_Work request_
Throughout the records below, find each line holding "отношении" and copy it.

[Stored entries]

▬▬▬

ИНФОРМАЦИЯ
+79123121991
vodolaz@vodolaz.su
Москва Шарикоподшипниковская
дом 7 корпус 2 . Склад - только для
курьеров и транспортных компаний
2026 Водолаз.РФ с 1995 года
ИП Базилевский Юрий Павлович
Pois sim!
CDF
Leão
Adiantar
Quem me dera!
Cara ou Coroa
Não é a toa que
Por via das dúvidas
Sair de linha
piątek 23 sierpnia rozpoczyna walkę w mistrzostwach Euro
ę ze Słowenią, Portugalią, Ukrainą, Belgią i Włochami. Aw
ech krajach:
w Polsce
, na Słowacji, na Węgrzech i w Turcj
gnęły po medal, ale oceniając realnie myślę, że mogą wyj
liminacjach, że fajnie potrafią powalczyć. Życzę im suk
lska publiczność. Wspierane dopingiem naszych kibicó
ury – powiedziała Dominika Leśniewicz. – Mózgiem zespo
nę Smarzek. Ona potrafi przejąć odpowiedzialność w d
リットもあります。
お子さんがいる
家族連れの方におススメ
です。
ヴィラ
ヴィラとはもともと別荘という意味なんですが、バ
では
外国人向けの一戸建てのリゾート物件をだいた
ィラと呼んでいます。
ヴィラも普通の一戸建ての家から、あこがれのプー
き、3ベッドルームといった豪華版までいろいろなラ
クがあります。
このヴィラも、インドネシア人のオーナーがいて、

▬▬▬

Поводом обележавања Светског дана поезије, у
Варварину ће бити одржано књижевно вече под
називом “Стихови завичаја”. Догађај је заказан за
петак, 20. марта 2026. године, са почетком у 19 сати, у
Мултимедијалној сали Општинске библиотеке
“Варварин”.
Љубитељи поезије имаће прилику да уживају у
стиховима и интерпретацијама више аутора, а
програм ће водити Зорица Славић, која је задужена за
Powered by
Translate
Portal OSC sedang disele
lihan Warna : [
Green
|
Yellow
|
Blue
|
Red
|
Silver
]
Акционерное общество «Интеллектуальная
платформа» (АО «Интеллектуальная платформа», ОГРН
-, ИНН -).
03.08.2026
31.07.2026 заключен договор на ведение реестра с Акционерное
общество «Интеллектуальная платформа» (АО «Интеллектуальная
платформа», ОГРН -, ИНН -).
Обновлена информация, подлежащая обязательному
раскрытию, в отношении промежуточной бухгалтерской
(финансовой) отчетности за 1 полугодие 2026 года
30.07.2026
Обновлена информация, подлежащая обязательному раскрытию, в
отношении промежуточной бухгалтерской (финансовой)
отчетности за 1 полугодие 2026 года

▬▬▬

_Exercise output_
раскрытию, в отношении промежуточной бухгалтерской
отношении промежуточной бухгалтерской (финансовой)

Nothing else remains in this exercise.